> WHAT IS ASKED
1 – Please answer these questions from the page on retry and dead-letter handling:
(a) What part number does the page carry in its series?
(b) What does retry and DLQ design turn random consumer failure into?
(c) What does the page say the real question is?
2 – From the page on retry and dead-letter handling, list every question that it says each failure path must answer.

> PASSAGE PROVIDED
....................

Retry, Dead-Letter, and Poison Message Handling
Learn Java Microservices Communication - Part 071
Retry, dead-letter, poison message, and failure handling for Java event-driven microservices: retry classification, blocking vs non-blocking retries, retry topics, DLQ/parking lot, ordering trade-offs, Spring Kafka patterns, observability, testing, and production runbooks.
Part 071 — Retry, Dead-Letter, and Poison Message Handling
A message consumer will fail.
Not maybe.
It will fail.
It can fail because:
- database is down,
- downstream HTTP/gRPC service is unavailable,
- schema is invalid,
- event type is unsupported,
- authorization fails,
- data violates domain invariant,
- message is duplicated,
- handler has a bug,
- external provider rate-limits,
- partition is rebalanced,
- deserialization fails,
- poison message blocks progress.
The question is not:
How do we avoid all consumer failures?
The question is:
How do we classify failure and move the message through a controlled recovery path?
Retry and DLQ design turns random consumer failure into an observable state machine.
1. Failure Handling Mental Model
Every failure path must answer:
- retry or not?
- retry now or later?
- preserve order or continue?
- commit source offset or not?
- where is failure recorded?
- who is alerted?

....................

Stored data
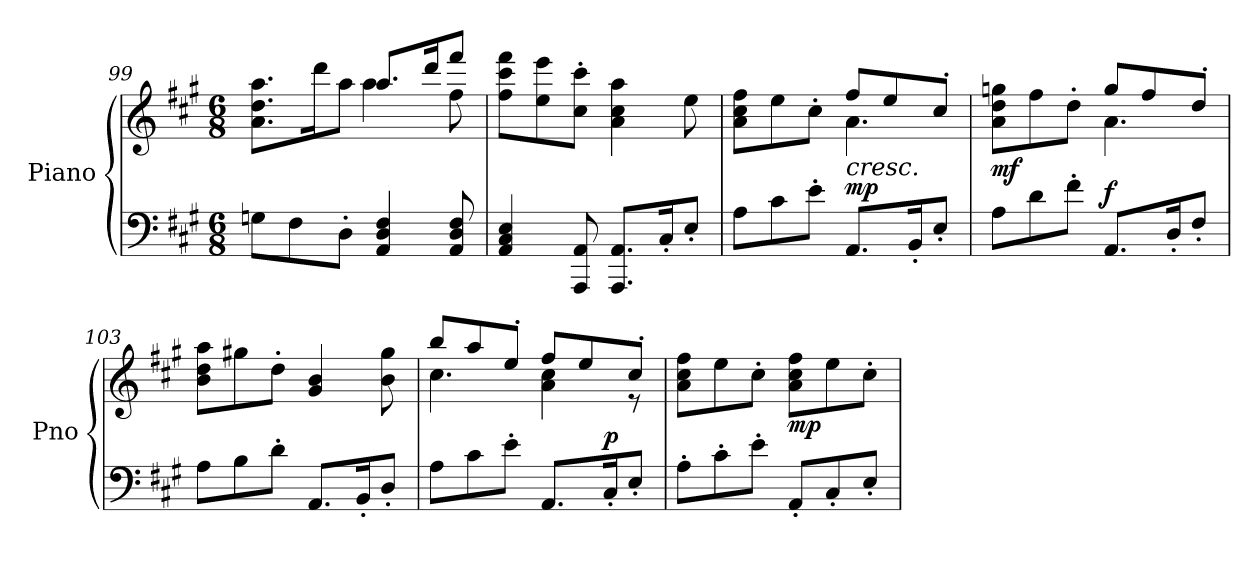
**kern	**kern	**dynam
*part1	*part1	*part1
*staff2	*staff1	*staff1/2
*I"Piano	*	*
*I'Pno	*	*
*clefF4	*clefG2	*
*k[f#c#g#]	*k[f#c#g#]	*
*M6/8	*M6/8	*
=99	=99	=99
*	*^	*
8Gn\L	8.a\ 8.dd\ 8.aa\L	4.ryy	.
8F#\	.	.	.
.	16ddd\K	.	.
8D'\J	8aa\J	.	.
4AA/ 4D/ 4F#/	8.aa/L	4aa\	.
.	16ddd/K	.	.
8AA/ 8D/ 8F#/	8fff#/J	8ff#\	.
*	*v	*v	*
=100	=100	=100
4AA/ 4C#/ 4E/	8ff#\ 8ccc#\ 8fff#\L	.
.	8ee\ 8eee\	.
8AAA/ 8AA/	8cc#\' 8ccc#\'J	.
8.AAA/ 8.AA/L	4a\ 4cc#\ 4aa\	.
16C#'/K	.	.
8E'/J	8ee\	.
=101	=101	=101
*	*^	*
8A\L	8a\ 8cc#\ 8ff#\L	4.ryy	.
8c#\	8ee\	.	.
8e'\J	8cc#'\J	.	.
!	!	!	!LO:HP:b
!	!	!	!LO:DY:n=1:a=2
8.AA/L	8ff#/L	4.a\	< mp
.	8ee/	.	.
16BB'/K	.	.	.
8E'/J	8cc#'/J	.	.
=102	=102	=102	=102
!	!	!	!LO:DY:b
8A\L	8a\ 8dd\ 8ggn\L	4.ryy	mf
8d\	8ff#\	.	.
8f#'\J	8dd'\J	.	.
!	!	!	!LO:DY:a=2
8.AA/L	8gg/L	4.a\	f
.	8ff#/	.	.
16D'/K	.	.	.
8F#'/J	8dd'/J	.	[
*	*v	*v	*
!!LO:LB:g=z
=103	=103	=103
8A\L	8b\ 8dd\ 8aa\L	.
8B\	8gg#X\	.
8d'\J	8dd'\J	.
8.AA/L	4g#/ 4b/	.
16BB'/K	.	.
8D'/J	8b\ 8gg#\	.
=104	=104	=104
*	*^	*
8A\L	8bb/L	4.cc#\	.
8c#\	8aa/	.	.
8e'\J	8ee'/J	.	.
8.AA/L	8ff#/L	4a\ 4cc#\	.
.	8ee/	.	.
!	!	!	!LO:DY:a=2
16C#'/K	.	.	p
8E'/J	8cc#'/J	8r	.
*	*v	*v	*
=105	=105	=105
8A'\L	8a\ 8cc#\ 8ff#\L	.
8c#'\	8ee\	.
8e'\J	8cc#'\J	.
!	!	!LO:DY:b
8AA'/L	8a\ 8cc#\ 8ff#\L	mp
8C#'/	8ee\	.
8E'/J	8cc#'\J	.
=	=	=
*-	*-	*-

....................

> OUTPUTS
1 –
(a) Part 071.
(b) An observable state machine.
(c) How do we classify failure and move the message through a controlled recovery path?

2 –
- retry or not?
- retry now or later?
- preserve order or continue?
- commit source offset or not?
- where is failure recorded?
- who is alerted?